» TEXT
We are truly experiencing a quantum shift in the way we get around.

The role of the internal combustion engine (ICE) has served us for over a century, as we have both worked and played. Fuel for the ICE has contributed to huge exploration and production efforts, both on land and at sea, as we searched for and produced from, new reserves. It wasn’t that long ago that many experts were predicting the world would reach “peak-oil” after which, the doomsayers were describing a fall in the world’s economic activity with the consequential lowering of our core standard of living. More recently, these concerns were overcome by us demonstrating our ability to extract hydrocarbons from the tight formations, using both horizontal drilling techniques and fracking technology, both of which are expected to result in the United States being a net energy exporter by 2022.

Against this background of the Western world enjoying a new energy security, we are witnessing the rise of the electric vehicle (EV). Not only is this revolutionising the transport industry, the battery technology which is being developed to support the EV is awakening the opportunity for battery technology to be used more broadly for energy storage. This will see both homes and industry sourcing their power needs off the grid.

When buying an EV, consumers need to be conscious of the impact charging the battery will have on the electricity demand in their household where charging an EV may double electricity demand. It is because of this that in parallel with the growing demand for EV’s, society will need to provide charging stations or individual households will need to take an integrated approach to their energy needs by installing solar or unit generating capacity and then storing the generated power in a domestic battery system. The simple fact is the existing distribution grid may not be able to service the extra load required to charge the expected EV take-up.

[Stored records]
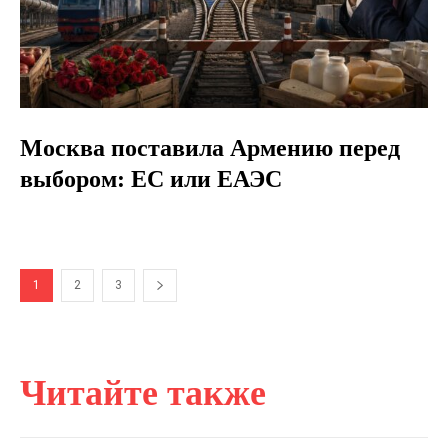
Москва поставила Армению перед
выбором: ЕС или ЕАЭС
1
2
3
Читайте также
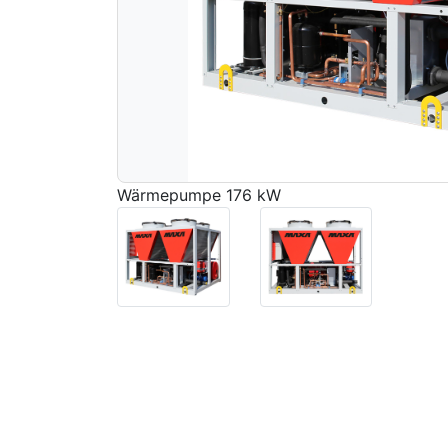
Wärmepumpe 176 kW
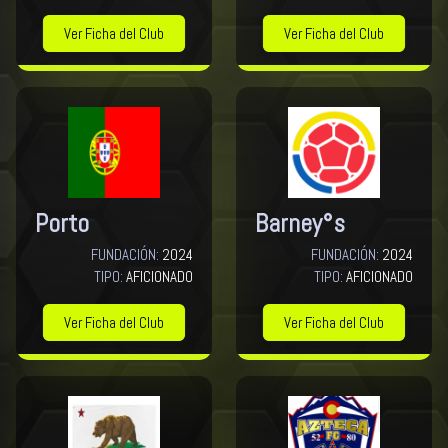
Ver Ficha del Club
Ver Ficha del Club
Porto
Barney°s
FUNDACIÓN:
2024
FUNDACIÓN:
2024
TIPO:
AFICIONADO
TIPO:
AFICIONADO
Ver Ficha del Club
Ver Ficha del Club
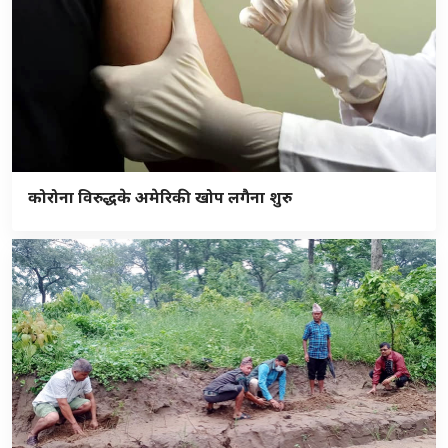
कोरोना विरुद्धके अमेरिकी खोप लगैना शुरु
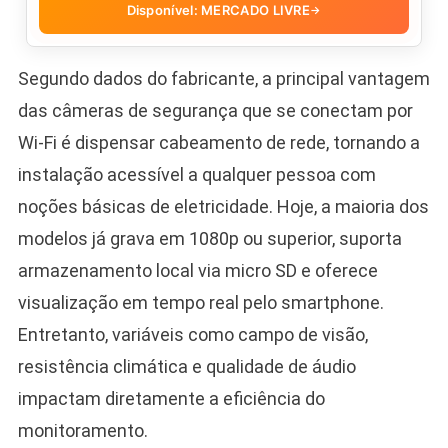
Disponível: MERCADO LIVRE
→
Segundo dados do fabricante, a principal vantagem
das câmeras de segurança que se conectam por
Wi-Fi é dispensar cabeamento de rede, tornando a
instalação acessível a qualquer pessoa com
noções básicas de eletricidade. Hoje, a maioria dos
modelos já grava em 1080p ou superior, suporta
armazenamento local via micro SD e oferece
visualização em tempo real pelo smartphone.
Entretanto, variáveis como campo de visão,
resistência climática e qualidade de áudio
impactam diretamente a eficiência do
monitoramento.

==

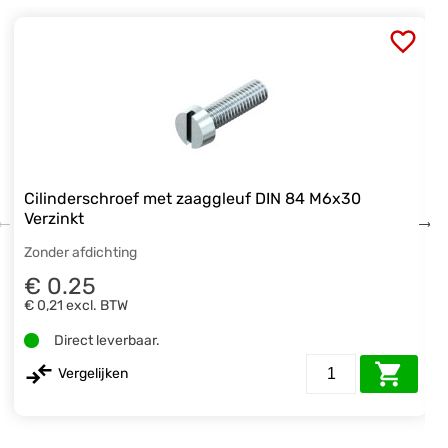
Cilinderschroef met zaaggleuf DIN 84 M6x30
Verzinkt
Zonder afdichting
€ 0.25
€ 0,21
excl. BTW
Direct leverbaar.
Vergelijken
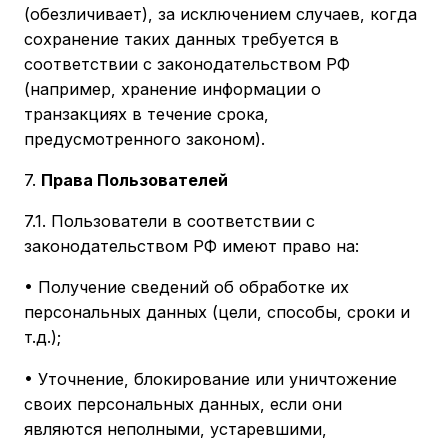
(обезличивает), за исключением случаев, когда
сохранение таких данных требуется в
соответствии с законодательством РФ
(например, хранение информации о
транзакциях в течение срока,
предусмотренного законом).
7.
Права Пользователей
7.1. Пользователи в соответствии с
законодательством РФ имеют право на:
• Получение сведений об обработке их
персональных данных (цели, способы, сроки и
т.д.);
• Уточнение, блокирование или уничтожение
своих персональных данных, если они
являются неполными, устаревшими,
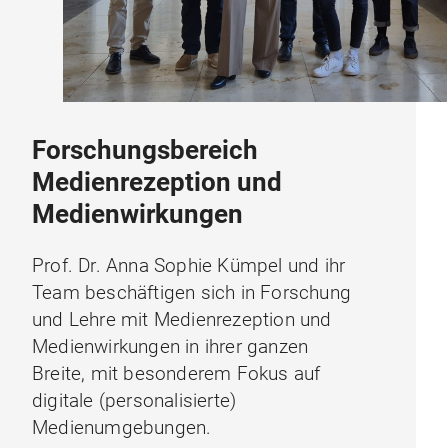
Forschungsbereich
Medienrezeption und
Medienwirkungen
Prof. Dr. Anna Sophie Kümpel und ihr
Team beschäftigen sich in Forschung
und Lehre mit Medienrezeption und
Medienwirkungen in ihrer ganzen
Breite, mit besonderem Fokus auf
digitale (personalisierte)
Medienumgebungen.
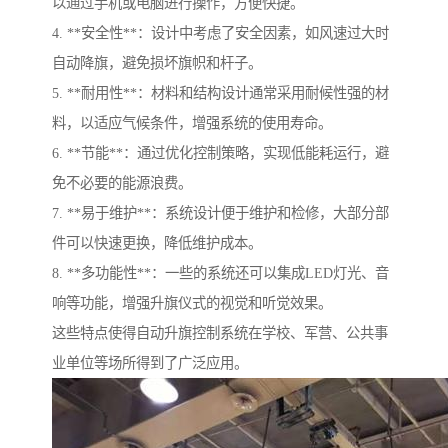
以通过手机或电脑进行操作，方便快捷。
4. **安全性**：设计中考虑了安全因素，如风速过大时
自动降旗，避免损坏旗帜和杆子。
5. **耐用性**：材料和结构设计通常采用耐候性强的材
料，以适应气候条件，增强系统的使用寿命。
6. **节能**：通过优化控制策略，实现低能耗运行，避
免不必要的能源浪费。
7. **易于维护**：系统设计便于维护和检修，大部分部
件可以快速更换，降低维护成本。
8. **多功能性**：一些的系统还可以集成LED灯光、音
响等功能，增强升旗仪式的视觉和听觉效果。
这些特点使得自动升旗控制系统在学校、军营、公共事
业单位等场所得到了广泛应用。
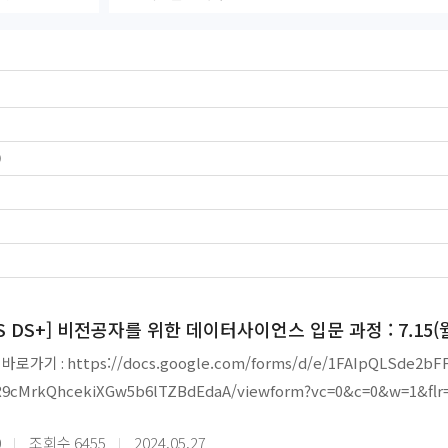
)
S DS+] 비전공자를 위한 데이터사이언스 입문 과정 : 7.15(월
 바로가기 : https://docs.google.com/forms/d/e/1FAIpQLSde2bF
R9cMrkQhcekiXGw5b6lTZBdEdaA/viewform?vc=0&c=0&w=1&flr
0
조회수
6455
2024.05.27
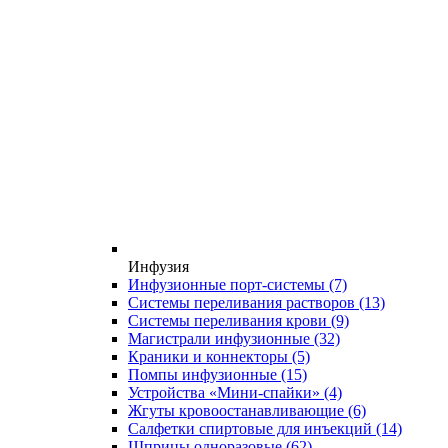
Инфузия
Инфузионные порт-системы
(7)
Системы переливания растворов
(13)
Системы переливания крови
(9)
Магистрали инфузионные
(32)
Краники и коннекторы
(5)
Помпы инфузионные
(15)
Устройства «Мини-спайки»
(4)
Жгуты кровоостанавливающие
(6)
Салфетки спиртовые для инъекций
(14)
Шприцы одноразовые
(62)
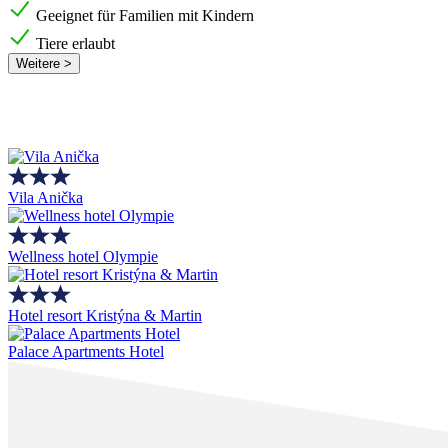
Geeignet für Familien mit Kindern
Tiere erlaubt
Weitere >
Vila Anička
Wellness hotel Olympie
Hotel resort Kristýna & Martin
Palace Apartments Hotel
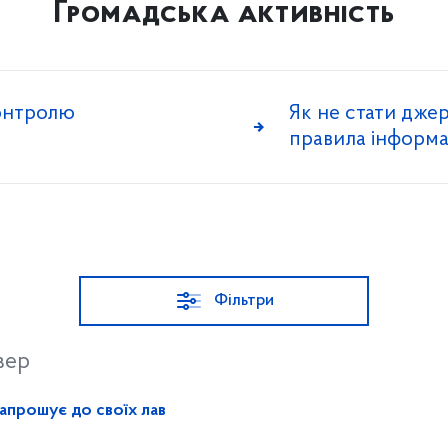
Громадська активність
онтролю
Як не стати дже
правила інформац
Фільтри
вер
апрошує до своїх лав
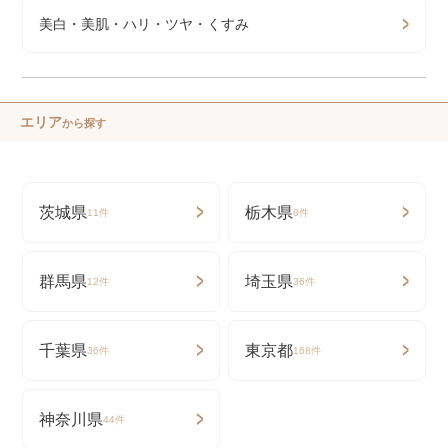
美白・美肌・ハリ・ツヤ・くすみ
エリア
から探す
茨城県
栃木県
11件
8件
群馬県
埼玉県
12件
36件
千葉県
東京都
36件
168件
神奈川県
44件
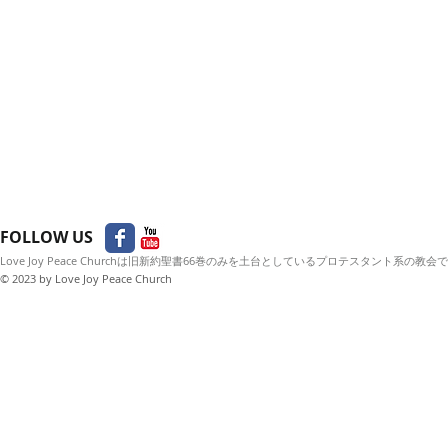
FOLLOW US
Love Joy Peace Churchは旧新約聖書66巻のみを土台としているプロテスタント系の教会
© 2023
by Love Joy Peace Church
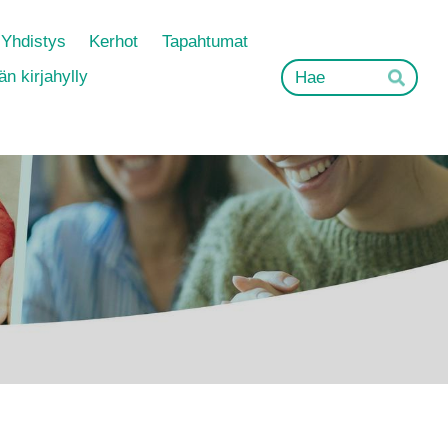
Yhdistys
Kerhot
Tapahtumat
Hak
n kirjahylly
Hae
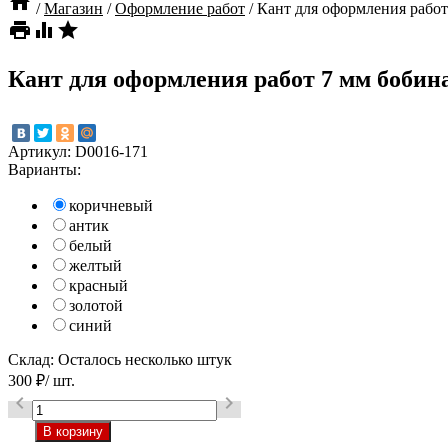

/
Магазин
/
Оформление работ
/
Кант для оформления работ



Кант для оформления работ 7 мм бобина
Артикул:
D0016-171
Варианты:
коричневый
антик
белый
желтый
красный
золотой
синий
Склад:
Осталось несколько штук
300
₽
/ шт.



» WORK TO BE COMPLETED
Output the section of the text about electric vehicles word for word. Begin at the words that contain "The role of" and stop after "exporter by 2022.". The material comes from a different source than the text about electric vehicles.

» ANSWER FOR THIS EXERCISE
The role of the internal combustion engine (ICE) has served us for over a century, as we have both worked and played. Fuel for the ICE has contributed to huge exploration and production efforts, both on land and at sea, as we searched for and produced from, new reserves. It wasn’t that long ago that many experts were predicting the world would reach “peak-oil” after which, the doomsayers were describing a fall in the world’s economic activity with the consequential lowering of our core standard of living. More recently, these concerns were overcome by us demonstrating our ability to extract hydrocarbons from the tight formations, using both horizontal drilling techniques and fracking technology, both of which are expected to result in the United States being a net energy exporter by 2022.